Python - 从具有匹配键的字典中获取第一个值

Question

d= {'Time': '1', 'Key':'val1'}
d1={'Time':'2', 'Key':'val1'}
d2={'Time':'3', 'Key':'val1'}
d3={'Time':'3', 'Key':'val2'}
d3={'Time':'8', 'Key':'val2'}}

How to print the output in this format:

output=[{Time': '1', 'Key':'val1'}, {'Time':'3', 'Key':'val2'}]

How do I remove the duplicate values by a single key, value combination and print the first occurrence of the combination. Thanks for you help.

Answer 1

lst =  [
    {'Time': '1', 'Key':'val1'},
    {'Time':'2', 'Key':'val1'},
    {'Time':'3', 'Key':'val1'},
    {'Time':'3', 'Key':'val2'},
    {'Time':'8', 'Key':'val2'}
]

Using a for loop with any

res = []
for i in lst:
    if not any(i['Key'] in x.values() for x in res):
        res.append(i)
    else:
        pass

print(res)
# [{'Time': '1', 'Key': 'val1'}, {'Time': '3', 'Key': 'val2'}]

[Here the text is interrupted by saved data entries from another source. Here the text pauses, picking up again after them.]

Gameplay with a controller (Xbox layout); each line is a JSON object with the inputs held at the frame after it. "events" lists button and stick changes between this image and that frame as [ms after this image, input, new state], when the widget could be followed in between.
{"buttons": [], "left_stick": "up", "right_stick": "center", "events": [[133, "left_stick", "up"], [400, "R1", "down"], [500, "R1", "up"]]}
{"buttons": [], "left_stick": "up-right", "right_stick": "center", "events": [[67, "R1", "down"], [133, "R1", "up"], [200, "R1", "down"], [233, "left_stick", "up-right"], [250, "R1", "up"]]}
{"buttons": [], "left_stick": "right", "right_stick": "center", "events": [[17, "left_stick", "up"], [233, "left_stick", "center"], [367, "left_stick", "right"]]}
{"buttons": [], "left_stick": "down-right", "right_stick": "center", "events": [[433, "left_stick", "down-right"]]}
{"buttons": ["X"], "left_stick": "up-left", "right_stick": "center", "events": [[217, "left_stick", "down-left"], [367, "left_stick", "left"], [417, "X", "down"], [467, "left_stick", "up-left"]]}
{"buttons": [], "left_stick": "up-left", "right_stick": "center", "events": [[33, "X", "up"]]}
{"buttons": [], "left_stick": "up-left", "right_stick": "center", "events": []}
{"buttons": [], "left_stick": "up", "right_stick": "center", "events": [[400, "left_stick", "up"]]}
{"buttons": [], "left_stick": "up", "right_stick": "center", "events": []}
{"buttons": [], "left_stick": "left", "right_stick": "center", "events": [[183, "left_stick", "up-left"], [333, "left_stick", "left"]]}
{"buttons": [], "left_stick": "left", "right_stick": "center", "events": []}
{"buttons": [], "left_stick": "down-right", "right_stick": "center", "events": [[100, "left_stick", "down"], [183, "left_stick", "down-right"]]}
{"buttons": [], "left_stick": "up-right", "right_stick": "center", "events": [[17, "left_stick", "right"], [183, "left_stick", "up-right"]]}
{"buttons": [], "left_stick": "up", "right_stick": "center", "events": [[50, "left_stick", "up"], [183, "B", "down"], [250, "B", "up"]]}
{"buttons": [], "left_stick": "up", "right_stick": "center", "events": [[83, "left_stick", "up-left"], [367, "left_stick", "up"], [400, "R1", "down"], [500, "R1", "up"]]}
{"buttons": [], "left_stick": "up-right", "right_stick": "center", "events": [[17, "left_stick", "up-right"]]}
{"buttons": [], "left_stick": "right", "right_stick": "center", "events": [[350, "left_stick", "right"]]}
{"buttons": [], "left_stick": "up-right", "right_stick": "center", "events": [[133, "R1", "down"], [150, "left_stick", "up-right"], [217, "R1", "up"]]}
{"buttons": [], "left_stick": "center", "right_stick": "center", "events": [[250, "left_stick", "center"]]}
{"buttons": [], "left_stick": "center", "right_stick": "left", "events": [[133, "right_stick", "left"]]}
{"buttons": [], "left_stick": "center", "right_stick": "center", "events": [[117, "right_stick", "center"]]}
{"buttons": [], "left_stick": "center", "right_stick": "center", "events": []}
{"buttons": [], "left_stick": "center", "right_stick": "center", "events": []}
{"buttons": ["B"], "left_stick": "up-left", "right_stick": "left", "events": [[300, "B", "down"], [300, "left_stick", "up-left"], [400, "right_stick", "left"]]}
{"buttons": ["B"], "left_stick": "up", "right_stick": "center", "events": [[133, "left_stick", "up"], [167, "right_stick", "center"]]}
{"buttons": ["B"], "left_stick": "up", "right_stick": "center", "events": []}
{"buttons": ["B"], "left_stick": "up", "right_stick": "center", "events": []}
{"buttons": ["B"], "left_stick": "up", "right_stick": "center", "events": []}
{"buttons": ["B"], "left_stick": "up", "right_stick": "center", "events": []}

Can be done with itertools.groupby

res = []
for _, g in groupby(lst, key = lambda x: x['Key']):
    res.append(list(g)[0])

itertools.groupby with list comprehension and operator.itemgetter

from itertools import groupby
from operator import itemgetter

res = [list(g)[0] for _, g in groupby(lst, key=itemgetter('Key'))]

Answer 2

You can also collect items in a dictionary as you reduce and only add if the key isn't present:

from functools import reduce

lst =  [
    {'Time': '1', 'Key':'val1'},
    {'Time':'2', 'Key':'val1'},
    {'Time':'3', 'Key':'val1'},
    {'Time':'3', 'Key':'val2'},
    {'Time':'8', 'Key':'val2'}
]

def collect_if_absent(acc, d):
    if d['Key'] not in acc:
        acc[d['Key']] = d
    return acc

res = list(reduce(collect_if_absent, lst, {}).values())
print(res)
# [{'Time': '1', 'Key': 'val1'}, {'Time': '3', 'Key': 'val2'}]

This should take O(n) .